Gaddafi himself appealed for a halt in the air campaign in a rambling three-page letter to U.S. President Barack Obama bluntly dismissed by Secretary of State Hillary Clinton.
"Mr. Gaddafi knows what he must do," Clinton told a news conference with Italian Foreign Minister Franco Frattini, reiterating calls for a ceasefire, the withdrawal of his forces from cities they have stormed and his departure from Libya.
Rebels who control eastern Libya are angry at what they perceive to be a scaling back of operations since NATO took over an air campaign, after an early onslaught led by the United States, France and Britain tilted the war in their favour.

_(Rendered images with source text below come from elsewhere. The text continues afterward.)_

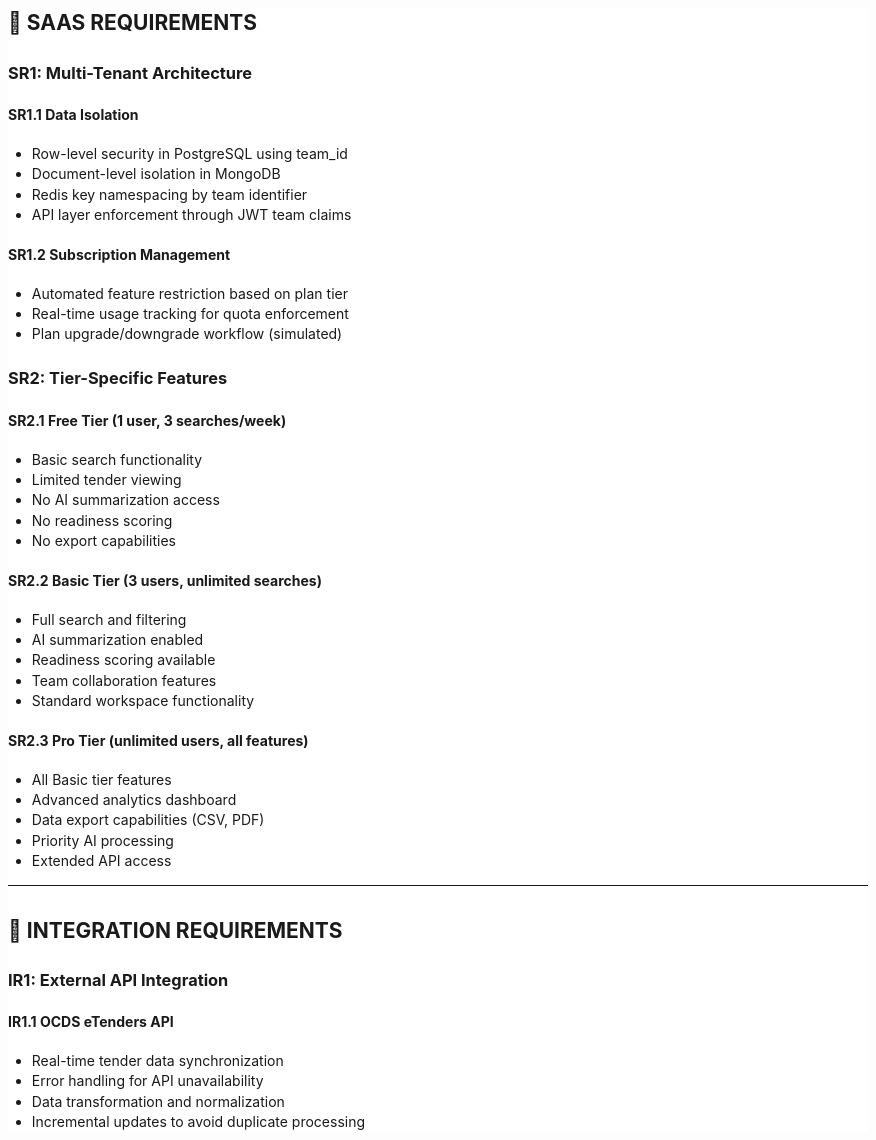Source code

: ## 💼 SAAS REQUIREMENTS

### SR1: Multi-Tenant Architecture

#### SR1.1 Data Isolation
- Row-level security in PostgreSQL using team_id
- Document-level isolation in MongoDB
- Redis key namespacing by team identifier
- API layer enforcement through JWT team claims

#### SR1.2 Subscription Management
- Automated feature restriction based on plan tier
- Real-time usage tracking for quota enforcement
- Plan upgrade/downgrade workflow (simulated)

### SR2: Tier-Specific Features

#### SR2.1 Free Tier (1 user, 3 searches/week)
- Basic search functionality
- Limited tender viewing
- No AI summarization access
- No readiness scoring
- No export capabilities

#### SR2.2 Basic Tier (3 users, unlimited searches)
- Full search and filtering
- AI summarization enabled
- Readiness scoring available
- Team collaboration features
- Standard workspace functionality

#### SR2.3 Pro Tier (unlimited users, all features)
- All Basic tier features
- Advanced analytics dashboard
- Data export capabilities (CSV, PDF)
- Priority AI processing
- Extended API access

---

## 🔗 INTEGRATION REQUIREMENTS

### IR1: External API Integration

#### IR1.1 OCDS eTenders API
- Real-time tender data synchronization
- Error handling for API unavailability
- Data transformation and normalization
- Incremental updates to avoid duplicate processing
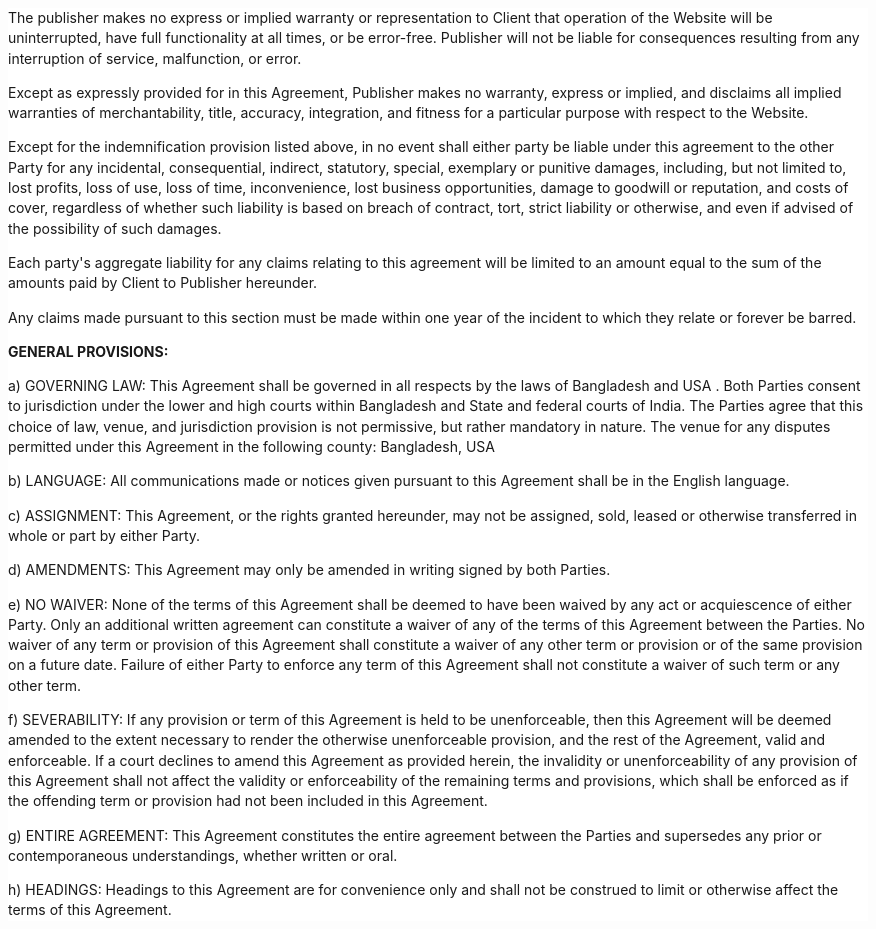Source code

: The publisher makes no express or implied warranty or representation to Client that operation of the Website will be uninterrupted, have full functionality at all times, or be error-free. Publisher will not be liable for consequences resulting from any interruption of service, malfunction, or error.

Except as expressly provided for in this Agreement, Publisher makes no warranty, express or implied, and disclaims all implied warranties of merchantability, title, accuracy, integration, and fitness for a particular purpose with respect to the Website.

Except for the indemnification provision listed above, in no event shall either party be liable under this agreement to the other Party for any incidental, consequential, indirect, statutory, special, exemplary or punitive damages, including, but not limited to, lost profits, loss of use, loss of time, inconvenience, lost business opportunities, damage to goodwill or reputation, and costs of cover, regardless of whether such liability is based on breach of contract, tort, strict liability or otherwise, and even if advised of the possibility of such damages.

Each party's aggregate liability for any claims relating to this agreement will be limited to an amount equal to the sum of the amounts paid by Client to Publisher hereunder.

Any claims made pursuant to this section must be made within one year of the incident to which they relate or forever be barred.

**GENERAL PROVISIONS:**

a) GOVERNING LAW: This Agreement shall be governed in all respects by the laws of Bangladesh and USA . Both Parties consent to jurisdiction under the lower and high courts within Bangladesh and State and federal courts of India. The Parties agree that this choice of law, venue, and jurisdiction provision is not permissive, but rather mandatory in nature. The venue for any disputes permitted under this Agreement in the following county: Bangladesh, USA

b) LANGUAGE: All communications made or notices given pursuant to this Agreement shall be in the English language.

c) ASSIGNMENT: This Agreement, or the rights granted hereunder, may not be assigned, sold, leased or otherwise transferred in whole or part by either Party.

d) AMENDMENTS: This Agreement may only be amended in writing signed by both Parties.

e) NO WAIVER: None of the terms of this Agreement shall be deemed to have been waived by any act or acquiescence of either Party. Only an additional written agreement can constitute a waiver of any of the terms of this Agreement between the Parties. No waiver of any term or provision of this Agreement shall constitute a waiver of any other term or provision or of the same provision on a future date. Failure of either Party to enforce any term of this Agreement shall not constitute a waiver of such term or any other term.

f) SEVERABILITY: If any provision or term of this Agreement is held to be unenforceable, then this Agreement will be deemed amended to the extent necessary to render the otherwise unenforceable provision, and the rest of the Agreement, valid and enforceable. If a court declines to amend this Agreement as provided herein, the invalidity or unenforceability of any provision of this Agreement shall not affect the validity or enforceability of the remaining terms and provisions, which shall be enforced as if the offending term or provision had not been included in this Agreement.

g) ENTIRE AGREEMENT: This Agreement constitutes the entire agreement between the Parties and supersedes any prior or contemporaneous understandings, whether written or oral.

h) HEADINGS: Headings to this Agreement are for convenience only and shall not be construed to limit or otherwise affect the terms of this Agreement.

French Foreign Minister Alain Juppe said Gaddafi forces were making it harder for alliance pilots to distinguish them from civilians by hunkering down in populated areas. "The situation is unclear. There is a risk of getting bogged down," he said.
Civil war in the vast North African desert oil producer ignited in February when Gaddafi tried to crush pro-democracy rallies against his 41-year rule inspired by uprisings that have toppled or endangered other autocrats across the Arab world.

NATO ON THE DEFENSIVE
Rebel criticism has put the Western military alliance on the defensive, particularly over Misrata. Spokeswoman Carmen Romero said that "the pace of our operations continues unabated. The ambition and the position of our strikes has not changed".
NATO air strikes are targeting Gaddafi's military infrastructure but only to protect civilians, not to provide close air support for rebels, much to their dismay, as part of a no-fly zone mandated by the U.N. Security Council.
Relieving the siege of Misrata was a NATO priority but alliance officials conceded that Gaddafi's army was proving a resourceful and elusive target.